Let X₁, X₂ and X₃ be three independent and identically distributed random variables having N(0, 1) distribution. If
\(U=\frac{2X^2_1}{(X_2+X_3)^2}\) and \(V=\frac{2(X_2-X_3)^2}{2X^2_1+(X_2+X_3)^2},\)
then which of the following statements is/are true ?

• A. U has F_1,1 distribution and V has F_1,2 distribution
• B. U has F_1,1 distribution and V has F_2,1 distribution
• C. U and V are independent
• D. \(\frac{1}{2}V(1+U)\) has F_2,3 distribution

Answer 1

The Correct Option is A, C

To solve this problem, we need to determine the distributions of the variables \(U\) and \(V\), and then check their independence.

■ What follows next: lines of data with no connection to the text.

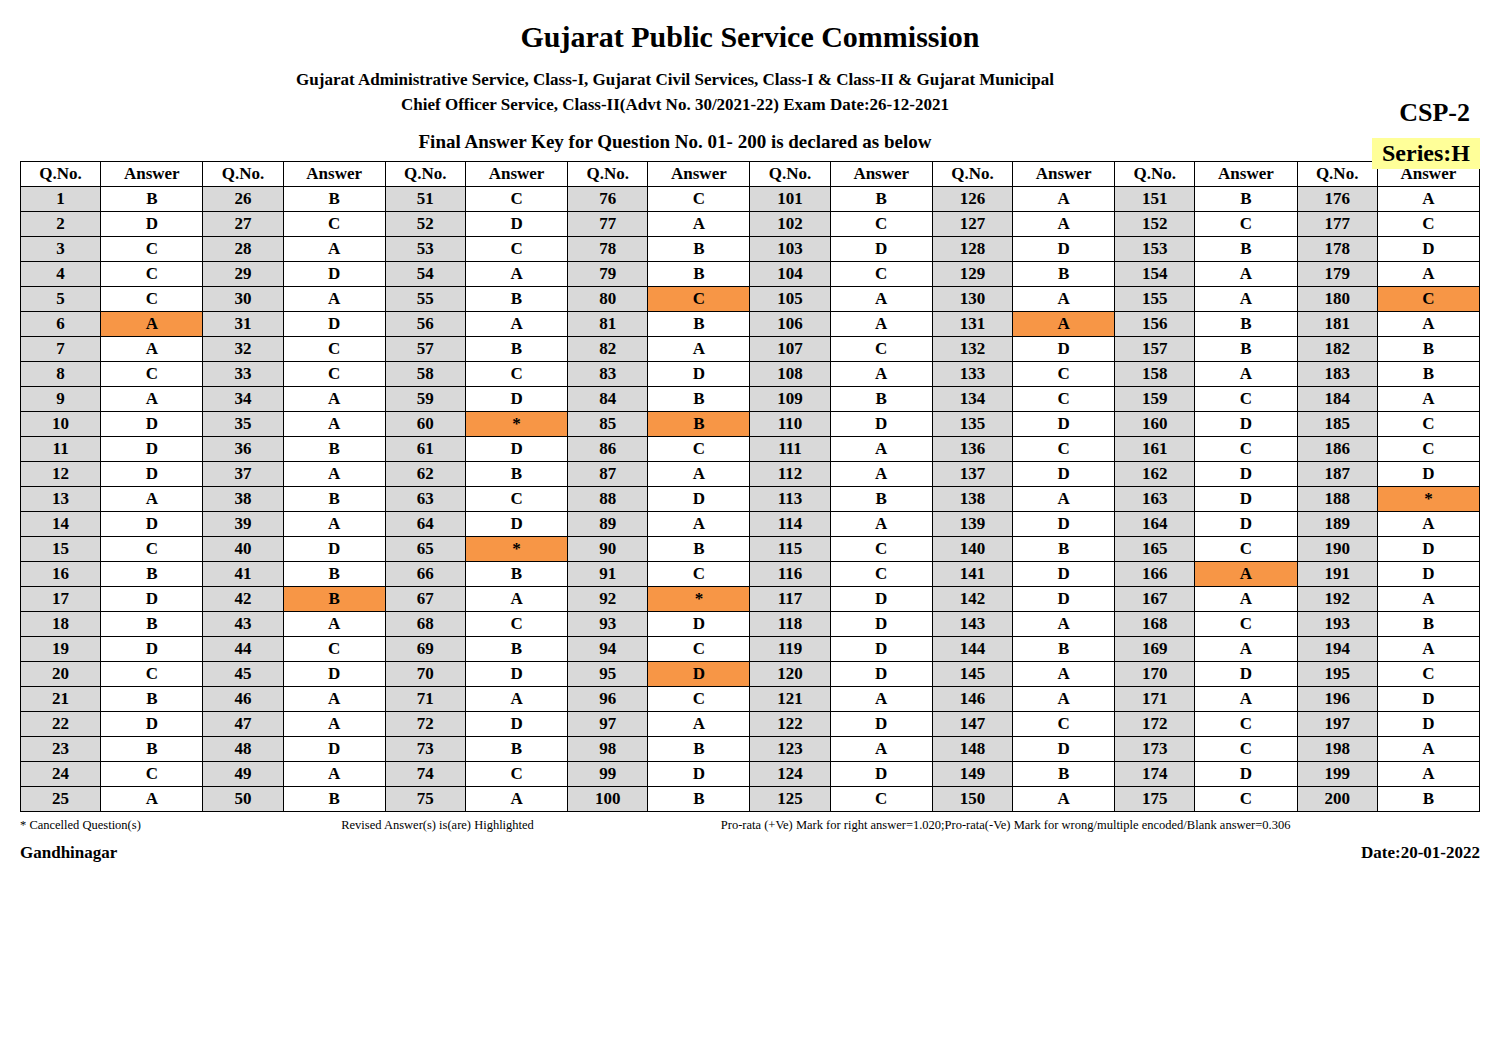CSP-2
Series:H
Gujarat Public Service Commission
Gujarat Administrative Service, Class-I, Gujarat Civil Services, Class-I & Class-II & Gujarat Municipal
Chief Officer Service, Class-II(Advt No. 30/2021-22) Exam Date:26-12-2021
Final Answer Key for Question No. 01- 200 is declared as below
| Q.No. | Answer | Q.No. | Answer | Q.No. | Answer | Q.No. | Answer | Q.No. | Answer | Q.No. | Answer | Q.No. | Answer | Q.No. | Answer |
| --- | --- | --- | --- | --- | --- | --- | --- | --- | --- | --- | --- | --- | --- | --- | --- |
| 1 | B | 26 | B | 51 | C | 76 | C | 101 | B | 126 | A | 151 | B | 176 | A |
| 2 | D | 27 | C | 52 | D | 77 | A | 102 | C | 127 | A | 152 | C | 177 | C |
| 3 | C | 28 | A | 53 | C | 78 | B | 103 | D | 128 | D | 153 | B | 178 | D |
| 4 | C | 29 | D | 54 | A | 79 | B | 104 | C | 129 | B | 154 | A | 179 | A |
| 5 | C | 30 | A | 55 | B | 80 | C | 105 | A | 130 | A | 155 | A | 180 | C |
| 6 | A | 31 | D | 56 | A | 81 | B | 106 | A | 131 | A | 156 | B | 181 | A |
| 7 | A | 32 | C | 57 | B | 82 | A | 107 | C | 132 | D | 157 | B | 182 | B |
| 8 | C | 33 | C | 58 | C | 83 | D | 108 | A | 133 | C | 158 | A | 183 | B |
| 9 | A | 34 | A | 59 | D | 84 | B | 109 | B | 134 | C | 159 | C | 184 | A |
| 10 | D | 35 | A | 60 | * | 85 | B | 110 | D | 135 | D | 160 | D | 185 | C |
| 11 | D | 36 | B | 61 | D | 86 | C | 111 | A | 136 | C | 161 | C | 186 | C |
| 12 | D | 37 | A | 62 | B | 87 | A | 112 | A | 137 | D | 162 | D | 187 | D |
| 13 | A | 38 | B | 63 | C | 88 | D | 113 | B | 138 | A | 163 | D | 188 | * |
| 14 | D | 39 | A | 64 | D | 89 | A | 114 | A | 139 | D | 164 | D | 189 | A |
| 15 | C | 40 | D | 65 | * | 90 | B | 115 | C | 140 | B | 165 | C | 190 | D |
| 16 | B | 41 | B | 66 | B | 91 | C | 116 | C | 141 | D | 166 | A | 191 | D |
| 17 | D | 42 | B | 67 | A | 92 | * | 117 | D | 142 | D | 167 | A | 192 | A |
| 18 | B | 43 | A | 68 | C | 93 | D | 118 | D | 143 | A | 168 | C | 193 | B |
| 19 | D | 44 | C | 69 | B | 94 | C | 119 | D | 144 | B | 169 | A | 194 | A |
| 20 | C | 45 | D | 70 | D | 95 | D | 120 | D | 145 | A | 170 | D | 195 | C |
| 21 | B | 46 | A | 71 | A | 96 | C | 121 | A | 146 | A | 171 | A | 196 | D |
| 22 | D | 47 | A | 72 | D | 97 | A | 122 | D | 147 | C | 172 | C | 197 | D |
| 23 | B | 48 | D | 73 | B | 98 | B | 123 | A | 148 | D | 173 | C | 198 | A |
| 24 | C | 49 | A | 74 | C | 99 | D | 124 | D | 149 | B | 174 | D | 199 | A |
| 25 | A | 50 | B | 75 | A | 100 | B | 125 | C | 150 | A | 175 | C | 200 | B |
* Cancelled Question(s)
Revised Answer(s) is(are) Highlighted
Pro-rata (+Ve) Mark for right answer=1.020;Pro-rata(-Ve) Mark for wrong/multiple encoded/Blank answer=0.306
Gandhinagar
Date:20-01-2022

**Step 1: Distribution of \(U\)**

Given that \(X_1, X_2, X_3\) are independent and identically distributed (i.i.d.) random variables with a standard normal distribution \(N(0, 1)\):

\(U = \frac{2X_1^2}{(X_2 + X_3)^2}.\)

\(X_1^2 \sim \chi^2_1\) because the square of a standard normal variable follows a chi-squared distribution with 1 degree of freedom. Similarly, \((X_2 + X_3)\) is normally distributed (\(N(0, 2)\)) since both \(X_2\) and \(X_3\) are \(N(0, 1)\) and independent. It follows that \(\frac{(X_2 + X_3)^2}{2} \sim \chi^2_1\).

Thus, \(U = \frac{2 \cdot \chi^2_1}{\chi^2_1}\), which is an F-distribution with degrees of freedom (1, 1), \(F_{1, 1}\).

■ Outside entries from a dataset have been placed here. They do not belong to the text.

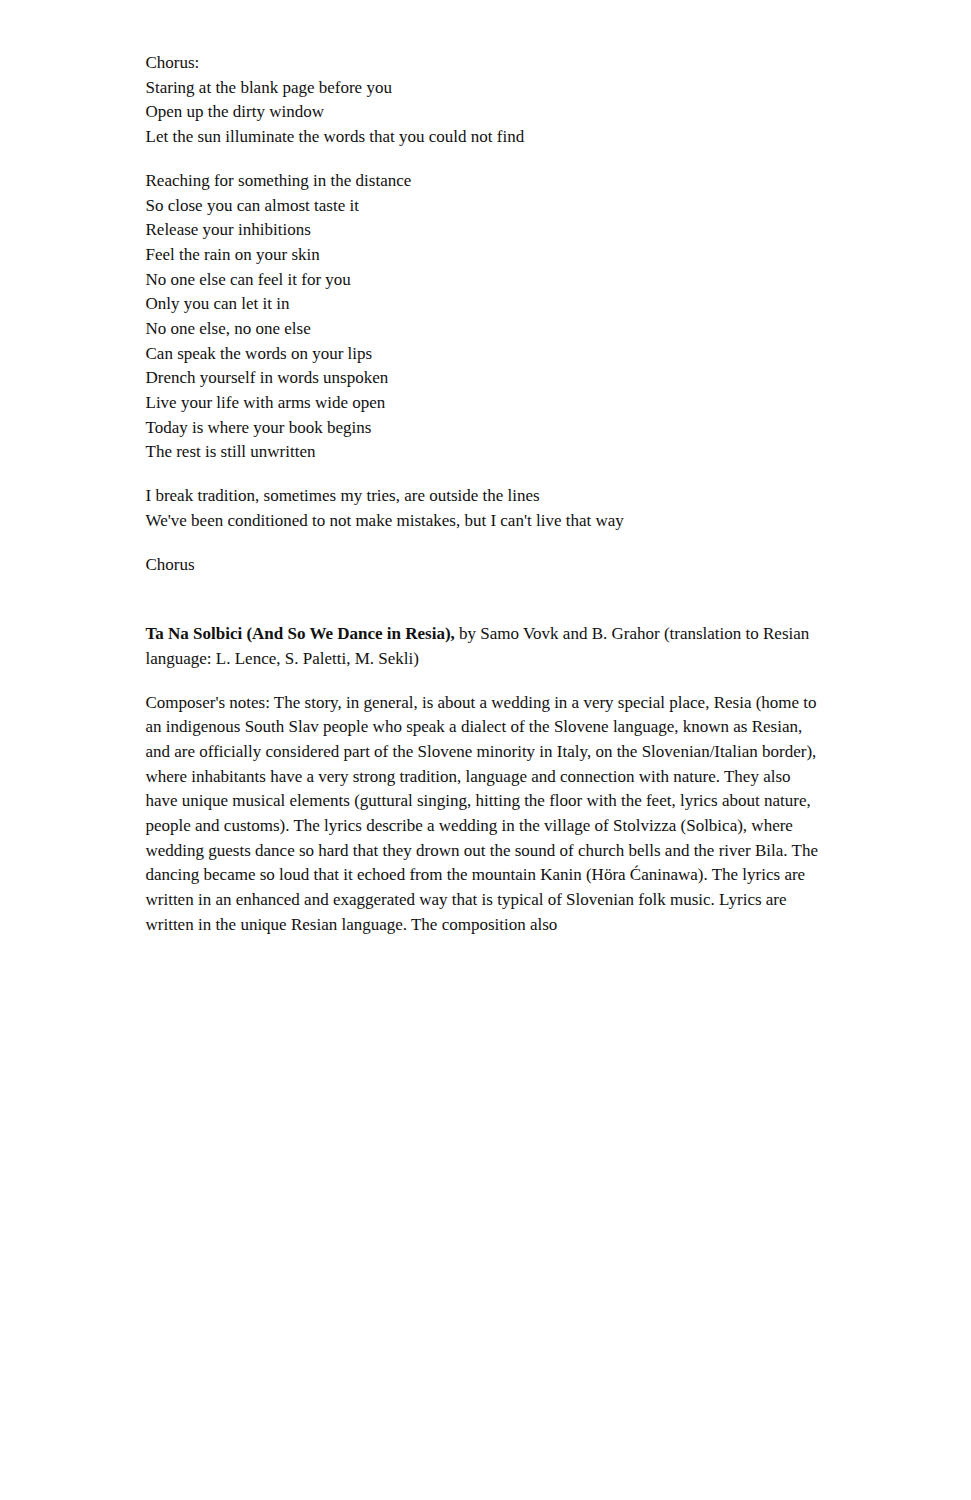Chorus:
Staring at the blank page before you
Open up the dirty window
Let the sun illuminate the words that you could not find
Reaching for something in the distance
So close you can almost taste it
Release your inhibitions
Feel the rain on your skin
No one else can feel it for you
Only you can let it in
No one else, no one else
Can speak the words on your lips
Drench yourself in words unspoken
Live your life with arms wide open
Today is where your book begins
The rest is still unwritten
I break tradition, sometimes my tries, are outside the lines
We've been conditioned to not make mistakes, but I can't live that way
Chorus
Ta Na Solbici (And So We Dance in Resia), by Samo Vovk and B. Grahor (translation to Resian language: L. Lence, S. Paletti, M. Sekli)
Composer's notes: The story, in general, is about a wedding in a very special place, Resia (home to an indigenous South Slav people who speak a dialect of the Slovene language, known as Resian, and are officially considered part of the Slovene minority in Italy, on the Slovenian/Italian border), where inhabitants have a very strong tradition, language and connection with nature. They also have unique musical elements (guttural singing, hitting the floor with the feet, lyrics about nature, people and customs). The lyrics describe a wedding in the village of Stolvizza (Solbica), where wedding guests dance so hard that they drown out the sound of church bells and the river Bila. The dancing became so loud that it echoed from the mountain Kanin (Höra Ćaninawa). The lyrics are written in an enhanced and exaggerated way that is typical of Slovenian folk music. Lyrics are written in the unique Resian language. The composition also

**Step 2: Distribution of \(V\)**

The expression for \(V\) given is:

\(V = \frac{2(X_2 - X_3)^2}{2X_1^2 + (X_2 + X_3)^2}.\)

Notice that \(X_2 - X_3\) follows a distribution \(N(0, 2)\), thus \(\frac{(X_2 - X_3)^2}{2} \sim \chi^2_1\). Combining terms in the denominator, \(2X_1^2 + (X_2 + X_3)^2\), sums the independent chi-squared distributions which results in a total degrees of freedom of 2+1=3: \(2 \chi^2_1 + \chi^2_1 \sim \chi^2_3\).

Thus, the distribution for \(V\) can be shown as:

\(V = \frac{\chi^2_1}{\chi^2_2}\). This follows an \(F_{1, 2}\) distribution.

**Step 3: Independence of \(U\) and \(V\)**

The statistics \(U\) and \(V\) are formed from independent components \(X_1, X_2, X_3\) and are therefore independent, provided transformation dependency conditions hold, which they do under these settings.

**Conclusion**

The correct statements based on our findings are:

• \(U\) has \(F_{1, 1}\) distribution and \(V\) has \(F_{1, 2}\) distribution.
• \(U\) and \(V\) are independent.